Oleh:
Lendl Wibisana
Mahasiswa Magister Administrasi Publik, Universitas Mulawarman
Indonesia saat ini memiliki dua generasi produktif, yang dikenal dengan nama kaum milenial dan generasi Z (Gen-Z).
---
Kedua generasi ini tengah memasuki usia produktif, yang dianggap sebagai generasi kunci dari kemajuan bangsa. Cita-cita untuk mewujudkan Indonesia Emas pada 2045 pun disebut-sebut bergantung pada kesuksesan kedua generasi ini.
Namun, tantangan besar berjalan beriringan di tengah kedua generasi ini.

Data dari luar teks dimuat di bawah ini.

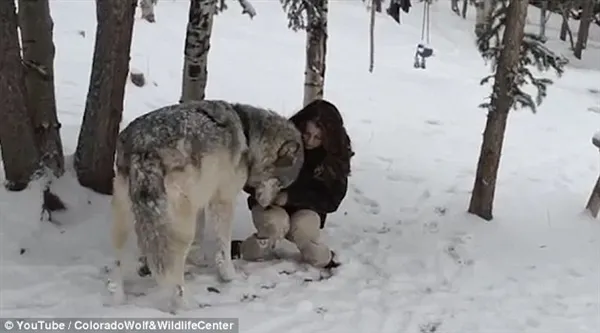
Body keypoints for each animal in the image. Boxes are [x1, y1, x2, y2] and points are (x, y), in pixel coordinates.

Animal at [104, 98, 304, 312]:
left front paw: (197, 260)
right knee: (172, 271)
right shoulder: (223, 200)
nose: (269, 205)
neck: (250, 136)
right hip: (180, 226)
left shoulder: (200, 199)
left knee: (119, 261)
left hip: (126, 218)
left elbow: (199, 236)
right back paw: (184, 305)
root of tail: (143, 145)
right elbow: (223, 247)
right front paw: (229, 275)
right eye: (281, 185)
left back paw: (118, 299)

Salah satunya sikap apatis yang terbentuk melalui beberapa faktor.
Sikap apatis di kalangan milenial dan Gen-Z didukung oleh kemajuan teknologi, yang memberikan akses untuk menerima informasi dengan sangat mudah. Sembari berbaring, dengan ponsel pintar di tangan, kedua generasi ini bisa dengan cepat mengetahui apa yang terjadi di belahan dunia lain. Termasuk kondisi terkini di seluruh daerah di Indonesia.
Keadaan ini memberikan pengaruh terhadap pertumbuhan sifat individualis yang kian subur berkembang. Kemajuan teknologi, dan berbagai kemudahan yang disuguhkan menipiskan garis komunikasi antara manusia yang satu dengan yang lain.
Contoh paling sederhana yang dapat dirasakan adalah proses transaksi jual beli. Bahkan untuk sekadar membeli makanan, kedua generasi ini tak perlu repot-repot pergi ke warung dan berinteraksi dengan penjual. Mereka hanya perlu membuka berbagai aplikasi, memilih makanan yang mereka mau, dan menunggu pesanan mereka untuk diantar, sambil bersantai di atas kasur.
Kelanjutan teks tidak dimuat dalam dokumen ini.